Ce qui se passe dans la forêt
« Ce qui se passe dans la forêt reste dans la forêt. » C’est le mot d’ordre d’une petite bande de gamines de quatorze ans, excitées par la montée d’hormones adolescentes et mortes de trouille à l’idée de franchir la ligne de l’âge adulte, point de non retour. Alors, elles jouent, comme des enfants. Mais se parlent comme des grandes. De sexe sans rien en savoir, de cuites en plein air sans avoir jamais bu une goutte d’alcool. Elles asticotent les garçons, se prennent par la main, s’affirment ou fondent en larmes. L’adolescence, un moment à la fois merveilleux et dur à passer.
C’est ce qui ressort de cette première BD d’Hilda-Maria Sandgren, qu’on imagine aisément d’inspiration autobiographique. La Suédoise y décrit avec beaucoup de justesse les interminables journées à l’école ou en vacances de ces enfants qui n’en sont plus, et qui trompent l’ennui en imaginant l’avenir ou en faisant des bêtises. Avec son dessin au crayon vif et parfois assez charnel, elle saisit les regards inquiets et les mouvements heurtés de ces corps qui changent sans avoir prévenu. Elle happe les mains qui se touchent, les cheveux qui ondulent, les postures de celle fait la maligne et de celle qui préférerait qu’on ne le voie pas. Et d’un coup, elle décrit dans un gris rageur ce que certains nomment des jeux de gamins, mais qui est une véritable agression sexuelle. Qui sera tue, car ce qui se passe dans la forêt…

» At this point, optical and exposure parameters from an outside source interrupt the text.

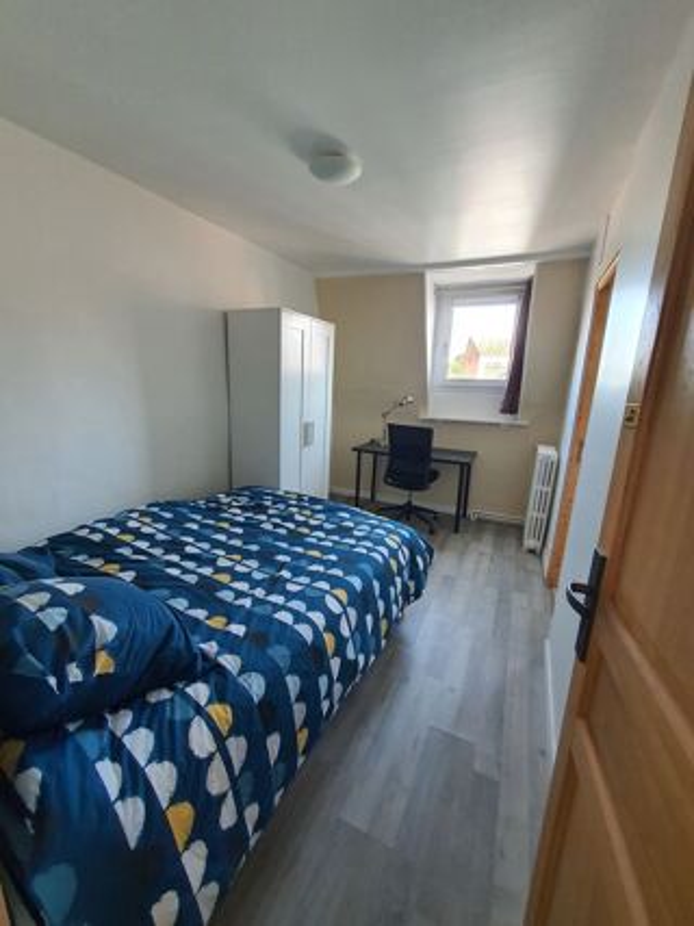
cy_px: 463
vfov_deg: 106.2
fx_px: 348
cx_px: 347
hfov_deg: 89.9
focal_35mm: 13
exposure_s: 1/50
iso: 250
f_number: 2.2
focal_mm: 1.8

L’ensemble de son livre est cohérent, et sonne juste. Mais il lui manque sans doute un fil directeur, une petite intrigue qui élèverait le récit au-delà de la simple tranche de vie, entrecoupée par de jolies mais longues et répétitives pages de paysages. L’identification en serait renforcée et l’album gagnerait en puissance émotive. Mais il n’en demeure pas moins un bon livre sur l’adolescence, sobre et loin des clichés.